Note, if you close and reopen your terminal, you'll have to type this line again to reset the $PATH.

## 2.2 Run mafft

Once mafft is installed, you'll need to run it! If you type the `mafft` command, it will walk you through inputting the fasta file and ask a name for our output file. Run `mafft` and save the output to a file `lab7_virus_genomes.aln`. Look at the output file. It should have many gap "-" characters in addition to nucleotides in it. This so that all the comparable nucleotides are lined up in the final multiple sequence alignment.

# 3. Building a tree

Now, we're ready to build our tree. We'll use a tool called RaxML (the same one used in the NEJM paper). You can find the RaxML manual here: https://github.com/stamatak/standard-RAxML/blob/master/manual/NewManual.pdf. I found this manual *very overwhelming*. We'll give some guidance in how to use this tool to build our tree. 

## 3.1 Install RaxML

You'll first have to install RaxML. We downloaded the `.tar.gz` file for v8.2.12 from the Github releases page: https://github.com/stamatak/standard-RAxML/releases and followed the instructions on their Github home page (https://github.com/stamatak/standard-RAxML) for compiling the version "SSE3.PTHREADS". After it compiles, it should create a binary file ` raxmlHPC-PTHREADS-SSE3`. It is convenient to add to a location on your $PATH, e.g.:

```
cp raxmlHPC-PTHREADS-SSE3 ~/local/bin/raxml
```

Then you can just run the commands by typing `raxml` at the command line.

## 3.2 Run RaxML

Now, use RaxML to build a tree. We will first build a maximum likelihood tree, and annotate the branches with  confidence values, as was done in the NEJM figure. Even though they didn't give us much detail, we do know:
* They used bootstrapping to annotate support for each split. Their methods say they did 1000 bootstraps. We'll do fewer to save time. Our solution used 100. But you might want to try with fewer to make sure things are working first.
* They used a "general time-reversible model". (Hint look for "GTRCAT" in the RaxML manual).
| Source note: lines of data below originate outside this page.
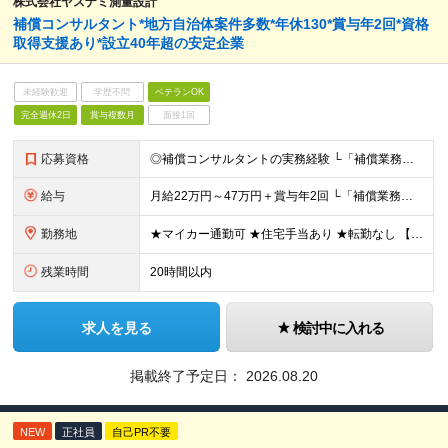
株式会社ヤスナミ測量設計
補償コンサルタント*地方自治体案件多数*年休130*賞与年2回*資格
取得支援あり*設立40年超の安定企業
未経験歓迎
学歴不問
ベテランOK
完全週休2日
賞与複数月
面接1回
応募資格
◎補償コンサルタントの実務経験 └「補償業務管理士」の資格の有無は問いません ◎普通自動車免許（AT限定可） ◎高卒以上 ■□運転サポートあり□■ ペーパードライバーの方もご安心ください！運転免許さ
給与
月給22万円～47万円＋賞与年2回 └「補償業務管理士」などの資格をお持ちの場合は優遇します ※残業代は全額支給します ※諸手当（2万円～／月）を含む ※試用期間3か月（その間の給与・待遇に差異はあ
勤務地
★マイカー通勤可 ★住宅手当あり ★転勤なし 【本社】 埼玉県越谷市千間台東二丁目7番地16 ※変更の範囲：上記を除く当社関連勤務地
残業時間
20時間以内
求人を見る
検討中に入れる
掲載終了予定日：
2026.08.20
NEW
正社員
自己PR不要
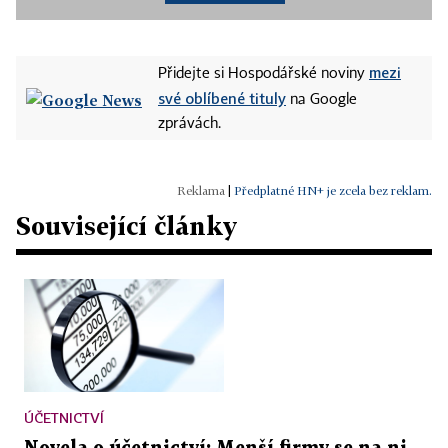
mezi
Přidejte si Hospodářské noviny
své oblíbené tituly
na Google
zprávách.
|
Předplatné HN+ je zcela bez reklam.
Související články
ÚČETNICTVÍ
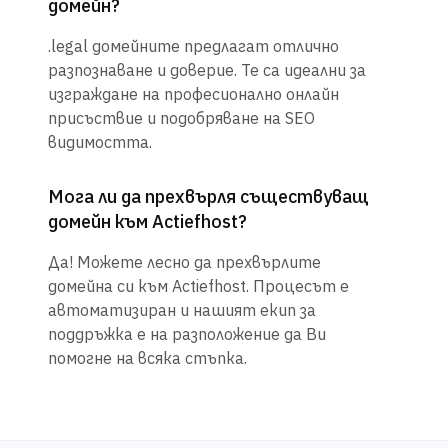
домейн?
.legal домейните предлагат отлично
разпознаване и доверие. Те са идеални за
изграждане на професионално онлайн
присъствие и подобряване на SEO
видимостта.
Мога ли да прехвърля съществуващ
домейн към Actiefhost?
Да! Можете лесно да прехвърлите
домейна си към Actiefhost. Процесът е
автоматизиран и нашият екип за
поддръжка е на разположение да Ви
помогне на всяка стъпка.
We'll actually need to use multiple RaxML commands:
* The first will find the maximum likelihood tree based on our mafft alignment.
* The second will perform the bootstrap search. This one can take a while. You might want to use `nohup`.
* The third will draw the bipartitions (bootstrap values) on the best tree generated by the first command. This should be fast.

Figure out from the RaxML manual, or from googling, how to do this. You might find Step 4 of this tutorial helpful: https://cme.h-its.org/exelixis/web/software/raxml/hands_on.html. (more helpful than the manual...)
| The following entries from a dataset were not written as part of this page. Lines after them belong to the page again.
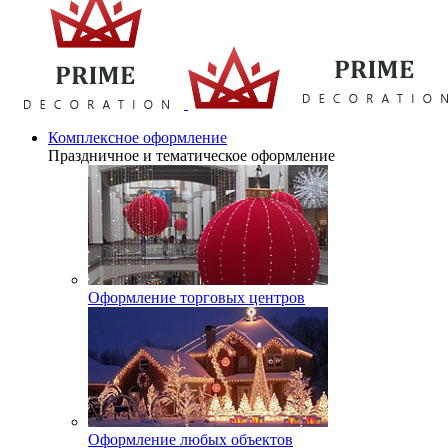
Комплексное оформление
Праздничное и тематическое оформление
Оформление торговых центров
Оформление любых объектов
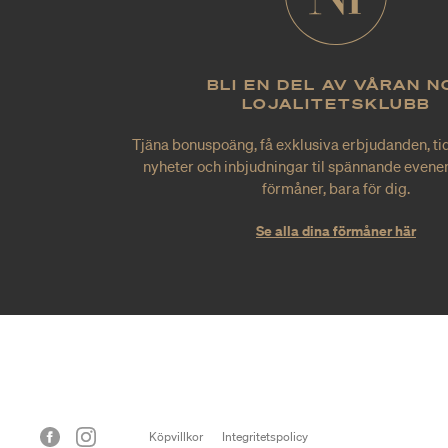
BLI EN DEL AV VÅRAN N
LOJALITETSKLUBB
Tjäna bonuspoäng, få exklusiva erbjudanden, tid
nyheter och inbjudningar til spännande evene
förmåner, bara för dig.
Se alla dina förmåner här
Köpvillkor
Integritetspolicy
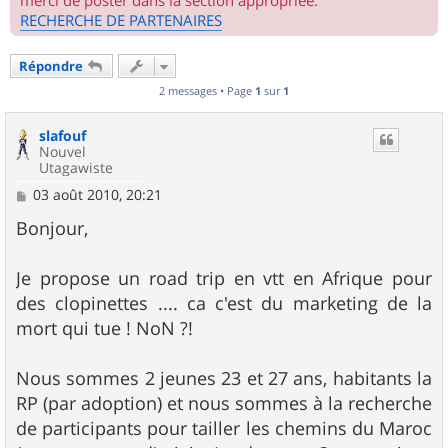
merci de poster dans la section appropriée.
RECHERCHE DE PARTENAIRES
Répondre
2 messages • Page
1
sur
1
slafouf
Nouvel
Utagawiste
M
03 août 2010, 20:21
e
s
Bonjour,
s
a
g
Je propose un road trip en vtt en Afrique pour
e
des clopinettes .... ca c'est du marketing de la
mort qui tue ! NoN ?!
Nous sommes 2 jeunes 23 et 27 ans, habitants la
RP (par adoption) et nous sommes à la recherche
de participants pour tailler les chemins du Maroc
You should end up with a file named something like `RAxML_bipartitionsBranchLabels.lab7_raxml_bs` with your final tree containing branch labels with the bootstrap values. This file is in [newick format](https://en.wikipedia.org/wiki/Newick_format), a common file format to describe trees.

# 4. Visualize the tree

Finally, visualize your tree. We recommend you use one of multiple online tools for viewing trees from Newick files. e.g.:

* [iTOL](https://itol.embl.de/upload.cgi)
* [ETE Treeview](http://etetoolkit.org/treeview/)
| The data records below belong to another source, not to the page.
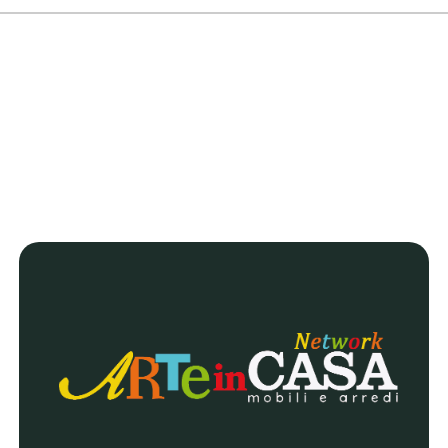
TIPOLOGIA DI CARD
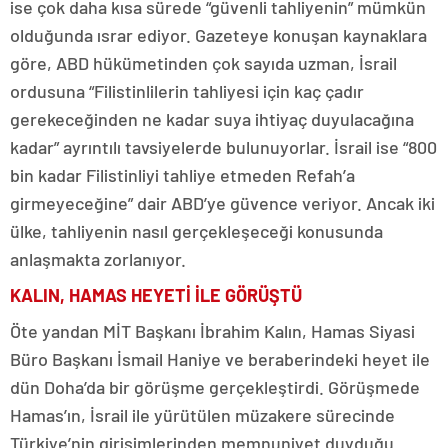
ise çok daha kısa sürede “güvenli tahliyenin” mümkün
olduğunda ısrar ediyor. Gazeteye konuşan kaynaklara
göre, ABD hükümetinden çok sayıda uzman, İsrail
ordusuna “Filistinlilerin tahliyesi için kaç çadır
gerekeceğinden ne kadar suya ihtiyaç duyulacağına
kadar” ayrıntılı tavsiyelerde bulunuyorlar. İsrail ise “800
bin kadar Filistinliyi tahliye etmeden Refah’a
girmeyeceğine” dair ABD’ye güvence veriyor. Ancak iki
ülke, tahliyenin nasıl gerçekleşeceği konusunda
anlaşmakta zorlanıyor.
KALIN, HAMAS HEYETİ İLE GÖRÜŞTÜ
Öte yandan MİT Başkanı İbrahim Kalın, Hamas Siyasi
Büro Başkanı İsmail Haniye ve beraberindeki heyet ile
dün Doha’da bir görüşme gerçekleştirdi. Görüşmede
Hamas’ın, İsrail ile yürütülen müzakere sürecinde
Türkiye’nin girişimlerinden memnuniyet duyduğu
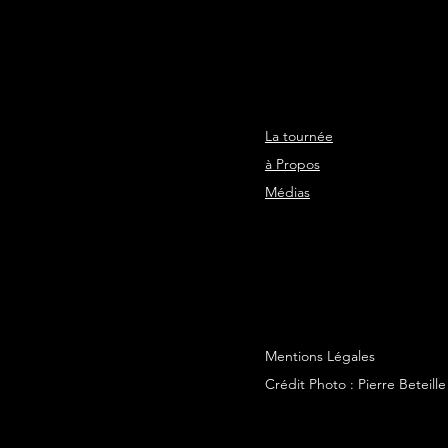
La tournée
à Propos
Médias
Mentions Légales
Crédit Photo : Pierre Beteille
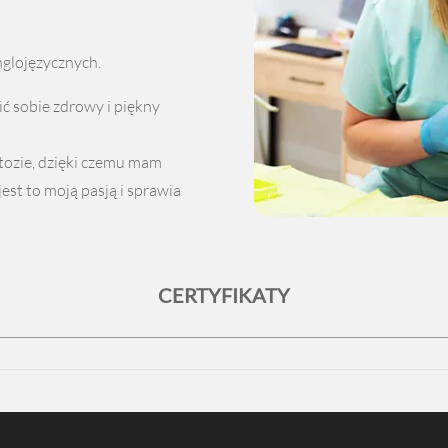
glojęzycznych.
nić sobie zdrowy i piękny
tozie, dzięki czemu mam
st to moją pasją i sprawia
CERTYFIKATY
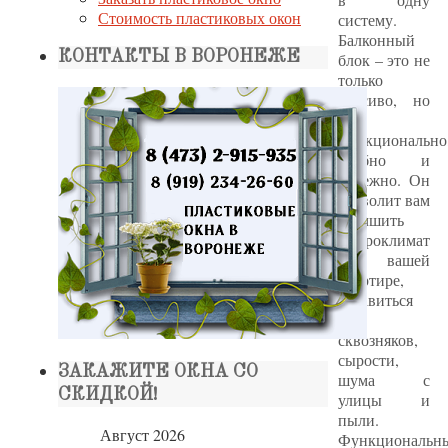
Стоимость пластиковых окон
систему.
Балконный
КОНТАКТЫ В ВОРОНЕЖЕ
блок – это не
только
красиво, но
и
функционально
удобно и
надежно. Он
позволит вам
улучшить
микроклимат
в вашей
квартире,
избавиться
от
сквозняков,
сырости,
ЗАКАЖИТЕ ОКНА СО
шума с
СКИДКОЙ!
улицы и
пыли.
Август 2026
Функциональн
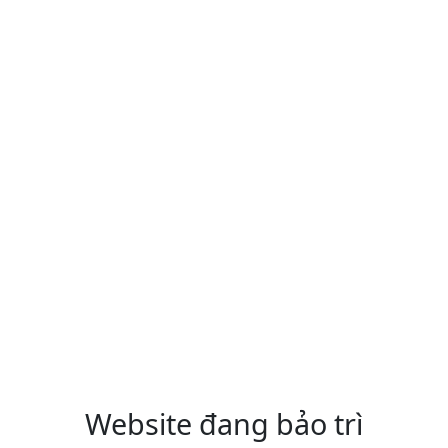
Website đang bảo trì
For both of these, you can directly copy the text of your newick file into the text box provided and visualize the output. You might want to improve on the intitial visualization they provide. e.g.:
* Make sure bootstrap support values are displayed at the branchpoints.
* You may want to change the node labels, either programmatically or manually, to make interpreting your tree easier. For instance, rather than display accessing codes like AY508724.1 you could label the nodes something like "SARS coronavirus NS-1" based on the annotations here: https://docs.google.com/spreadsheets/d/1p1JpKKj1lUmGqrq2fdnX-FHvv7wt-jIdyY4qrRXyT9I/edit?usp=sharing.
* You'll want to at least be able to pick out which leaves correspond to COVID-19 samples, the original SARS, and MERS.

# 5. Write up

Once you've finished building your tree, head over to the report notebook to complete the lab!